> [Listed records]
►

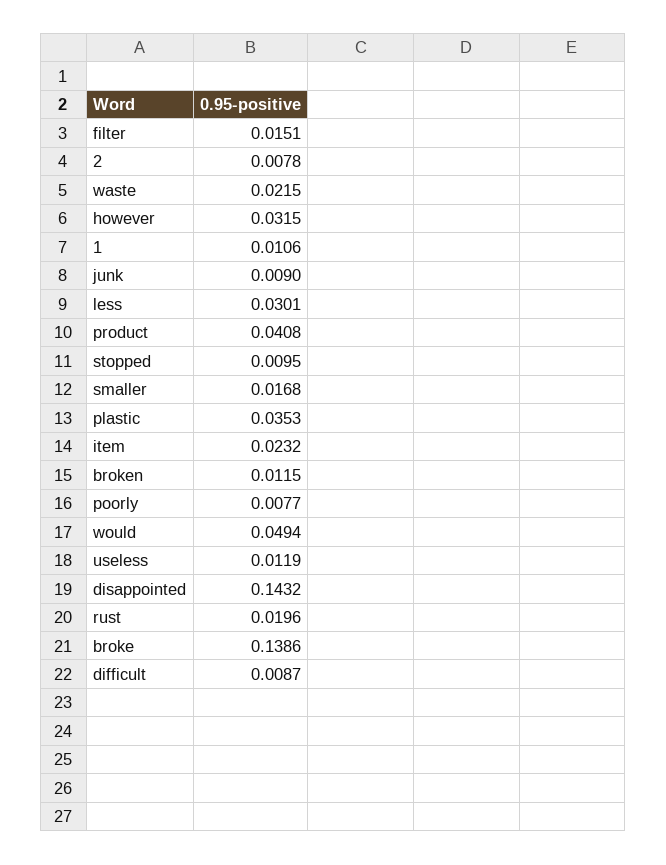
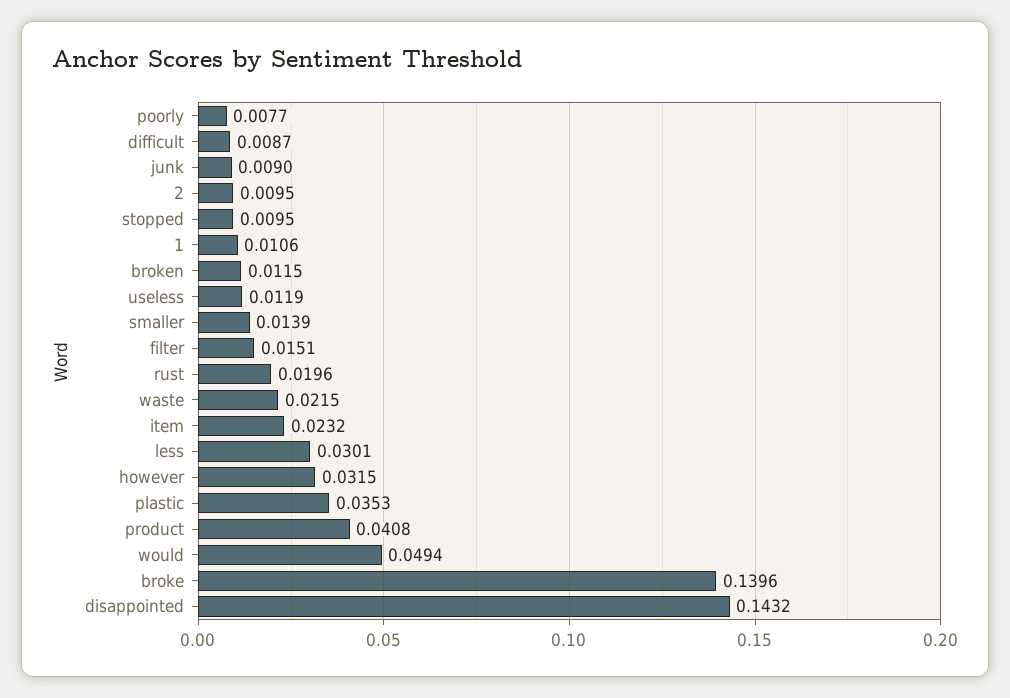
  {
    "filter": 0.0151,
-   "2": 0.0078,
+   "2": 0.0095,
    "waste": 0.0215,
    "however": 0.0315,
    "1": 0.0106,
    "junk": 0.009,
    "less": 0.0301,
    "product": 0.0408,
    "stopped": 0.0095,
-   "smaller": 0.0168,
+   "smaller": 0.0139,
    "plastic": 0.0353,
    "item": 0.0232,
    "broken": 0.0115,
    "poorly": 0.0077,
    "would": 0.0494,
    "useless": 0.0119,
    "disappointed": 0.1432,
    "rust": 0.0196,
-   "broke": 0.1386,
+   "broke": 0.1396,
    "difficult": 0.0087
  }

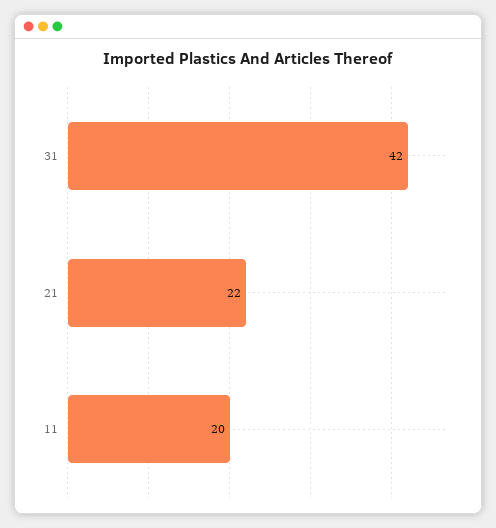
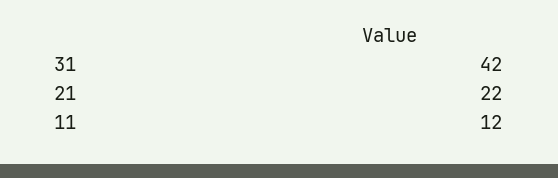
  {
    "31": 42,
    "21": 22,
-   "11": 20
+   "11": 12
  }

◄

> [To do] Print all the lines above again exactly, without any pictures.

> [Exercise solution]
  {
    "filter": 0.0151,
-   "2": 0.0078,
+   "2": 0.0095,
    "waste": 0.0215,
    "however": 0.0315,
    "1": 0.0106,
    "junk": 0.009,
    "less": 0.0301,
    "product": 0.0408,
    "stopped": 0.0095,
-   "smaller": 0.0168,
+   "smaller": 0.0139,
    "plastic": 0.0353,
    "item": 0.0232,
    "broken": 0.0115,
    "poorly": 0.0077,
    "would": 0.0494,
    "useless": 0.0119,
    "disappointed": 0.1432,
    "rust": 0.0196,
-   "broke": 0.1386,
+   "broke": 0.1396,
    "difficult": 0.0087
  }

  {
    "31": 42,
    "21": 22,
-   "11": 20
+   "11": 12
  }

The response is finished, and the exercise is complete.